TEXT UNDER STUDY =>
=== Begin Enclosure ===

5. Levy history (recent)
- >10 years since last operating levy passed — per Mike Zalar (prior superintendent) in News 5 coverage
- 2024: failed
- May 2025: failed
- May 2026: failed (per ideastream prewrite — listed among the 11 NE Ohio failures alongside Mentor, Norton, Barberton, Streetsboro)
Two buildings (Forest ES, Spruce ES) have already closed; the active building count dropped from 8 to 6. Transportation cut to K-8 ≥2 miles. Pay-to-participate athletics instituted. The next ask is being made by a third superintendent (Caleris) into a community that has now experienced multiple rounds of visible cuts — exactly the conditions where “you’re still asking for money?” hardens.
6. What voters / opposition actually said
News 5 coverage carries the district line — “there is no other option” (Brand, prior superintendent). No organized opposition quotes surface. The pattern is the same as Streetsboro and Vermilion: no public conversation, just repeat failure. A 10-year drought with multiple superintendent transitions and no published opposition group is the signature of campaign-communications absence, not contested politics.

=== End Enclosure ===

MATERIAL PROVIDED =>
=== Begin Enclosure ===

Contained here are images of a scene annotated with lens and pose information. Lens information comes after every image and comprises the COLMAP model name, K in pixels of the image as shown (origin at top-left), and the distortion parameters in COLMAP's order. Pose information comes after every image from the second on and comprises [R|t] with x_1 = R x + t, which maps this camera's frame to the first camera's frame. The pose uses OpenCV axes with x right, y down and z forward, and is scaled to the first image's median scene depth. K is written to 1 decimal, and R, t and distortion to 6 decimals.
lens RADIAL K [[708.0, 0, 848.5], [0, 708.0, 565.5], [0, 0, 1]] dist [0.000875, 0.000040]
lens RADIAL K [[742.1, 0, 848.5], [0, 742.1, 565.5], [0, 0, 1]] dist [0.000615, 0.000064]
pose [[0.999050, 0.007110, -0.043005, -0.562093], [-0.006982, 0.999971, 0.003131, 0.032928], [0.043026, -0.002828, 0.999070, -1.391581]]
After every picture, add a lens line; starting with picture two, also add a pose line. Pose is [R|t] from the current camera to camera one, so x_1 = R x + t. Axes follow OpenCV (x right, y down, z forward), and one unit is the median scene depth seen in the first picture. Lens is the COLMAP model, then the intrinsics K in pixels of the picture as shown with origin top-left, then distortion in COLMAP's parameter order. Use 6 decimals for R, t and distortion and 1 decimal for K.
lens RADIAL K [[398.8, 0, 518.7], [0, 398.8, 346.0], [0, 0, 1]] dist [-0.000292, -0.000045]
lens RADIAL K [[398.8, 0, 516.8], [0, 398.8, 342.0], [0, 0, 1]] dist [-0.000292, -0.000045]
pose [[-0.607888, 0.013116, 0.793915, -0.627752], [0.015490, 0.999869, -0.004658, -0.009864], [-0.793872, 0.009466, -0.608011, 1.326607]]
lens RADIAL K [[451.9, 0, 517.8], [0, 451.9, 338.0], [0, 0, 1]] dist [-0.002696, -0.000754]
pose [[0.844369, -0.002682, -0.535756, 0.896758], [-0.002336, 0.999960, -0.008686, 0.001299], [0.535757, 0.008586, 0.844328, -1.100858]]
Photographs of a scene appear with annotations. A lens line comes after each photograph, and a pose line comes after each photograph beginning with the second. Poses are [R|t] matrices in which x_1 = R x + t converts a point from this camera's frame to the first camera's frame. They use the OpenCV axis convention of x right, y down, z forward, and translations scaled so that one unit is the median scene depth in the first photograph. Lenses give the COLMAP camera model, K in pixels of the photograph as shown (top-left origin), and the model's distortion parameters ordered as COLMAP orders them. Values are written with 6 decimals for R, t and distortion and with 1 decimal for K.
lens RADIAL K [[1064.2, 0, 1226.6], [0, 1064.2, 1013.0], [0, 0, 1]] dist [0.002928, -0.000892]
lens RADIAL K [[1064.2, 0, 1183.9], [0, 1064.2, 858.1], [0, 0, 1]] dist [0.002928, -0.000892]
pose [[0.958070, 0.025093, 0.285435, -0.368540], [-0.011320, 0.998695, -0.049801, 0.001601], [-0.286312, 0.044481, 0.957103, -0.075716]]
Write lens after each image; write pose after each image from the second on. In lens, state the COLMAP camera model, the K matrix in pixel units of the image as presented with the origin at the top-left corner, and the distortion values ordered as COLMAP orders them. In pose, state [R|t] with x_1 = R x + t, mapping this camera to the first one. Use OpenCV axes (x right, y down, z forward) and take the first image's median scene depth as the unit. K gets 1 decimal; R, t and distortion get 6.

=== End Enclosure ===

TASK TO COMPLETE =>
Copy the part of the levy notes from "6. What voters" up to and including "not contested politics.". The lines have nothing to do with the levy notes.

ANSWER BOX =>
6. What voters / opposition actually said
News 5 coverage carries the district line — “there is no other option” (Brand, prior superintendent). No organized opposition quotes surface. The pattern is the same as Streetsboro and Vermilion: no public conversation, just repeat failure. A 10-year drought with multiple superintendent transitions and no published opposition group is the signature of campaign-communications absence, not contested politics.